God graciously gives the Holy Spirit to help us by interceding for us in our weakness. For, “The Spirit comes to the aid of our weakness; for we do not know how to pray as we ought, but the Spirit himself intercedes with inexpressible groanings.” (Rom. 8:26) So, the Spirit helps us by praying for us in our weakness. What an encouragement!

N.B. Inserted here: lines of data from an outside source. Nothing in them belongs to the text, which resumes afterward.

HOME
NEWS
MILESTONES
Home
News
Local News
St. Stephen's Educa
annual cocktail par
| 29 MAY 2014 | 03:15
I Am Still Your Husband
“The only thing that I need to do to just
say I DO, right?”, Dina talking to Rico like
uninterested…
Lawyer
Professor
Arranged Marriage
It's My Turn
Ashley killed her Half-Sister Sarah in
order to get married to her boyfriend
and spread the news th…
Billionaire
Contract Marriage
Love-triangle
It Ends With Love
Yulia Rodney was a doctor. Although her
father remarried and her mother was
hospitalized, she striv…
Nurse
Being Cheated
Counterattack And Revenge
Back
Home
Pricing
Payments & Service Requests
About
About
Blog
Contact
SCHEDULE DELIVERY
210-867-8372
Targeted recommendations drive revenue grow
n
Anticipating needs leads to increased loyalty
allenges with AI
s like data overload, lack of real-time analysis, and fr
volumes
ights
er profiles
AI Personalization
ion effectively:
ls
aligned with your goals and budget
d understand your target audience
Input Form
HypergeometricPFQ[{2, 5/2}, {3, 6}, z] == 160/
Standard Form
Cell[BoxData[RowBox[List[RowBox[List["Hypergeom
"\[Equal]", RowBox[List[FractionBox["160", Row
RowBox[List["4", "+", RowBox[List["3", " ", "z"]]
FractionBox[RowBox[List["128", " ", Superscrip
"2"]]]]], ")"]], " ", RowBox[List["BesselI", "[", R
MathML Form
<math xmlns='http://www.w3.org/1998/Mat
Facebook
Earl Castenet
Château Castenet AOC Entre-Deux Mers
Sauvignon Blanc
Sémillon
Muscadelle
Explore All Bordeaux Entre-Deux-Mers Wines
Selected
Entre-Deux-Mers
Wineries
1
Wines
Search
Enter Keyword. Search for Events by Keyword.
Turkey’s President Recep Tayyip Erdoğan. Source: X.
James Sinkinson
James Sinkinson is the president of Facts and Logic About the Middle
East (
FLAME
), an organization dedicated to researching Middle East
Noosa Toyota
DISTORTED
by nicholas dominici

Also, “And the one who searches hearts knows what is
the intention of the Spirit because he intercedes for the holy ones according
to God’s will.” (Rom. 8:27) This statement implies that the Spirit takes our
deepest feelings and unexpressed needs to the Father, who understands everything
perfectly. Hence, let us stop searching for God elsewhere and search for
weaknesses. Let us stop searching for God’s will and search where our hearts
are. If we find our hearts, our prayers should come from these hearts. If we
find our weakness, they should become the reason for our faith in God.
This an assurance that we are not alone in our
struggles. This is an affirmation that we are sons and daughters of God because
God’s Spirit is in our hearts, and It constantly prays with and for us. The questions
that remain to be answered individually or communally are: do I profess that I
am a child of God? Do I recognize and acknowledge that God’s spirit lives in my
heart? What is then my main hindrance to prayer? How can I overcome it?
By Fr. Ouwakpare Victorin Oussoi, SVD.